*** Excerpted text

Before you upload test script, check the Test script requirements. You're charged for the extra testing with the batch synthesis based on the number of billable characters. See Azure AI Speech pricing.

Under Add test scripts, select Browse for a file to select your own script, then select Add to upload it.

Screenshot of uploading model test scripts.

Test script requirements

The test script must be a .txt file that is less than 1 MB. Supported encoding formats include ANSI/ASCII, UTF-8, UTF-8-BOM, UTF-16-LE, or UTF-16-BE.

Unlike the training transcription files, the test script should exclude the utterance ID, which is the filename of each utterance. Otherwise, these IDs are spoken.

Here's an example set of utterances in one .txt file:

This is the waistline, and it's falling.
We have trouble scoring.
It was Janet Maslin.

Each paragraph of the utterance results in a separate audio. If you want to combine all sentences into one audio, make them a single paragraph.

Note

The generated audio files are a combination of the automatic test scripts and custom test scripts.

Update engine version for your voice model

Azure text to speech engines are updated from time to time to capture the latest language model that defines the pronunciation of the language. After you train your voice, you can apply your voice to the new language model by updating to the latest engine version.

  1. When a new engine is available, you're prompted to update your neural voice model.

    Screenshot of displaying engine update message.

  2. Go to the model details page and follow the on-screen instructions to install the latest engine.

    Screenshot of following on-screen instructions to install the new engine.

    Alternatively, select Install the latest engine later to update your model to the latest engine version.

    Screenshot of selecting Install the latest engine button to update engine.

    You're not charged for engine update. The previous versions are still kept.

  3. You can check all engine versions for the model from the Engine version list, or remove one if you don't need it anymore.

    Screenshot of displaying Engine version drop-down list.

    The updated version is automatically set as default. But you can change the default version by selecting a version from the drop-down list and selecting Set as default.

******
*** Given information

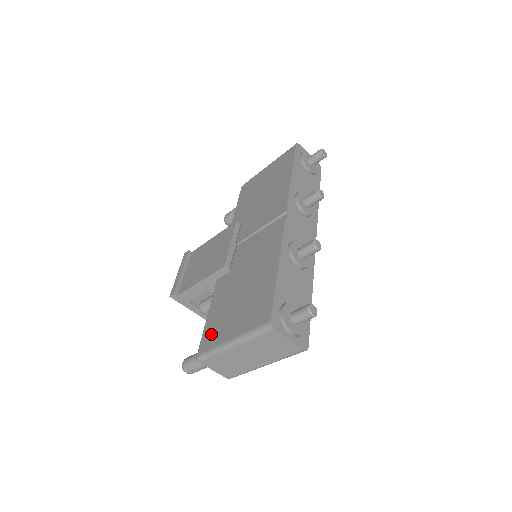
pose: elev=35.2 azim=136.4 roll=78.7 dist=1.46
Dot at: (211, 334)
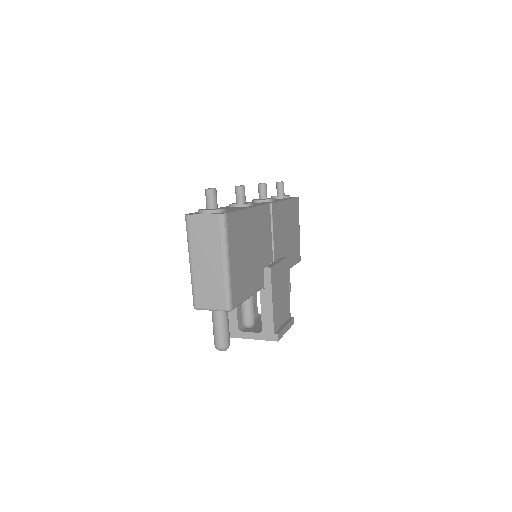
Dot at: occluded
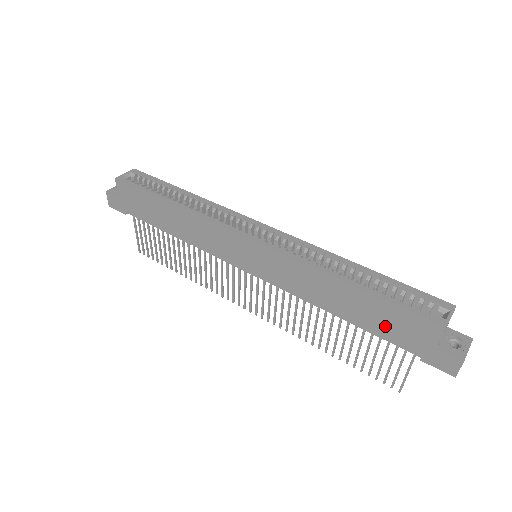
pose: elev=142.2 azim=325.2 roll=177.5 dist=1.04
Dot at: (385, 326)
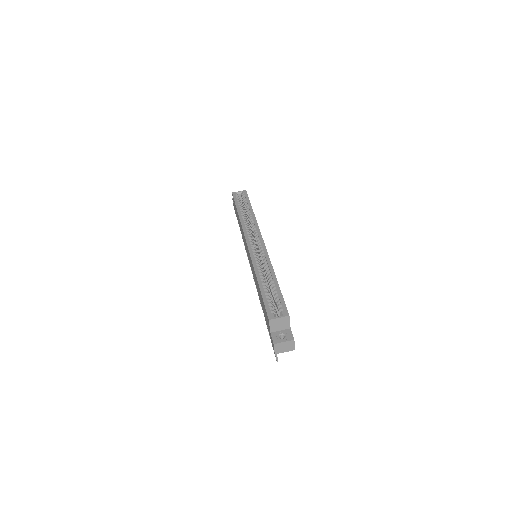
Dot at: (264, 312)
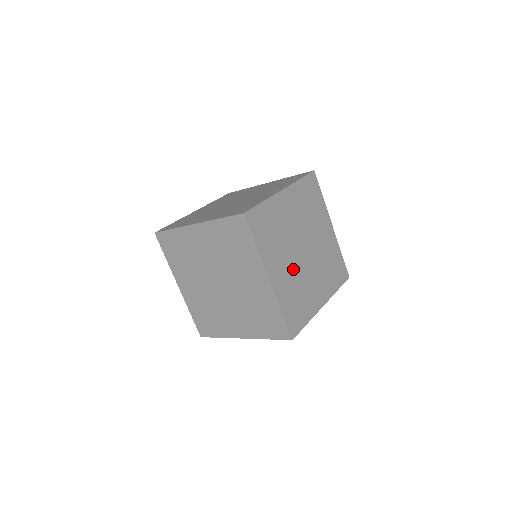
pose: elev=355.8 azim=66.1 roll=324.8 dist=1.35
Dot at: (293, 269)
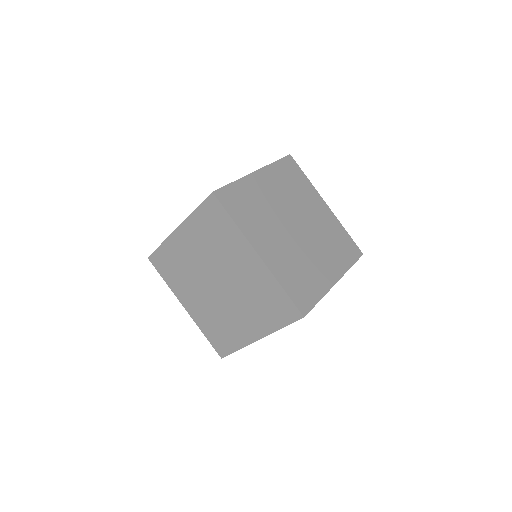
Dot at: (287, 245)
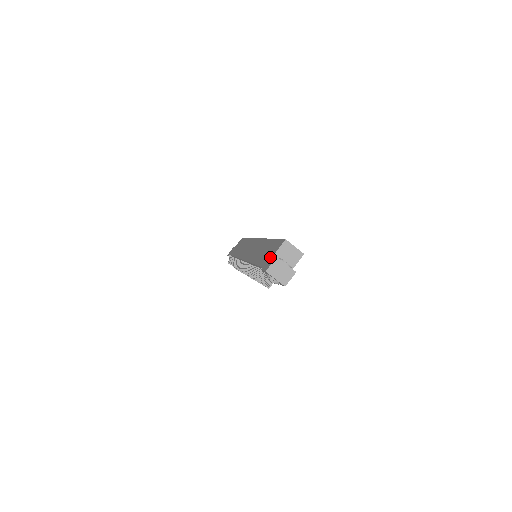
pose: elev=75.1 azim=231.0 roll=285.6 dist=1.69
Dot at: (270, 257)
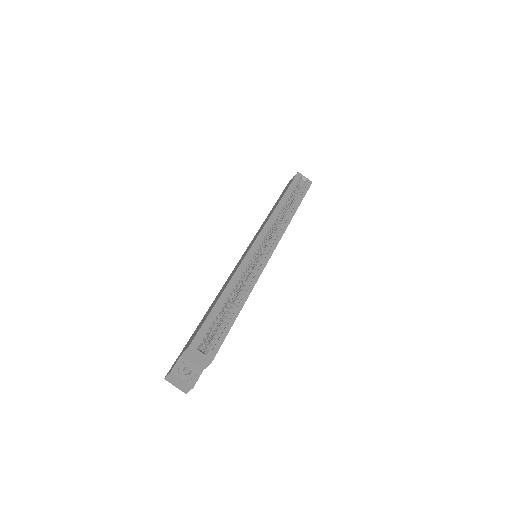
Dot at: (182, 352)
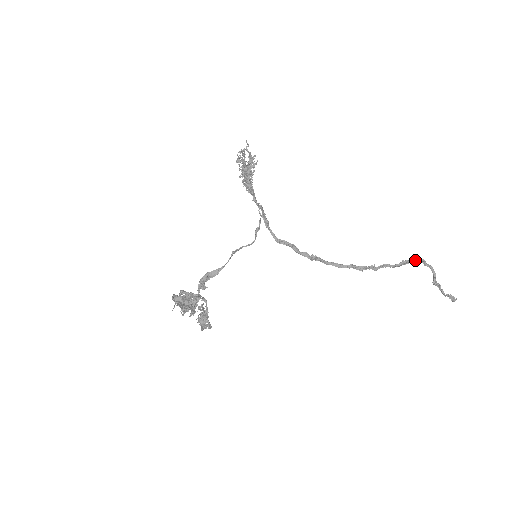
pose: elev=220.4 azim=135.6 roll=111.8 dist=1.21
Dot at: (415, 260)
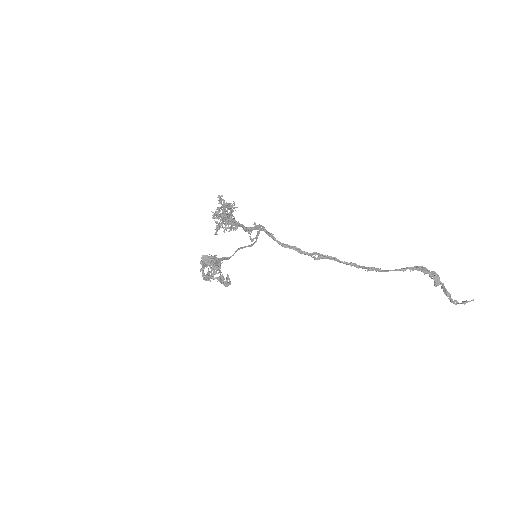
Dot at: (429, 273)
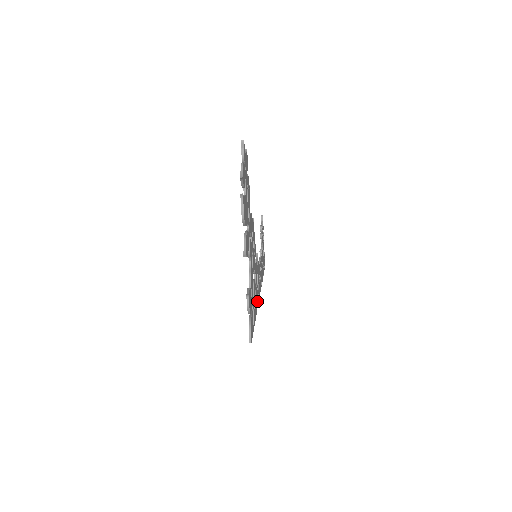
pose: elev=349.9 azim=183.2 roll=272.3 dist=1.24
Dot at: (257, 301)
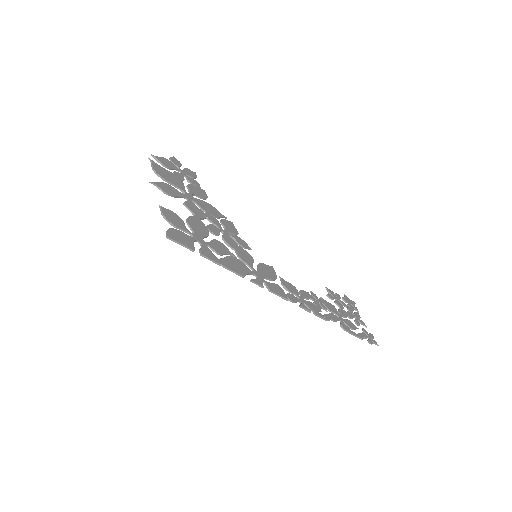
Dot at: (254, 279)
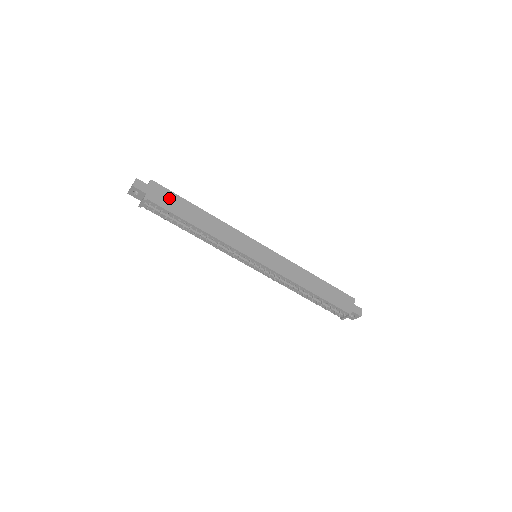
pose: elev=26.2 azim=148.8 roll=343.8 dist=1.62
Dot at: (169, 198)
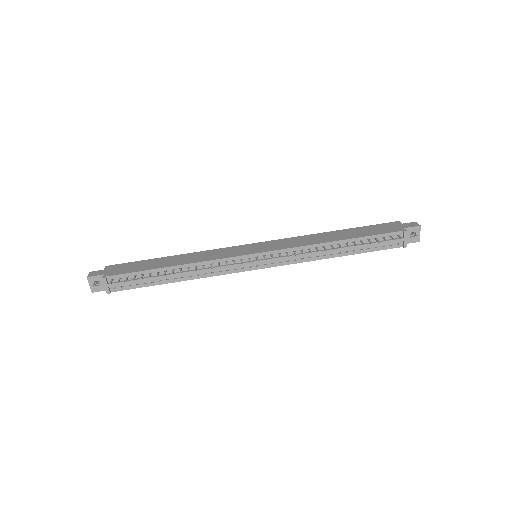
Dot at: (130, 266)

******

§ **Required tasks**:
**1.** According to the Azure test-script excerpt, what is the size limit for a test script file?
**2.** Please list every encoding format that the Azure test-script excerpt names as supported for test scripts.
The data has no connection to the Azure test-script excerpt.

§ **Answers to the problems**:
**1.** It must be less than 1 MB.

**2.** ANSI/ASCII, UTF-8, UTF-8-BOM, UTF-16-LE, UTF-16-BE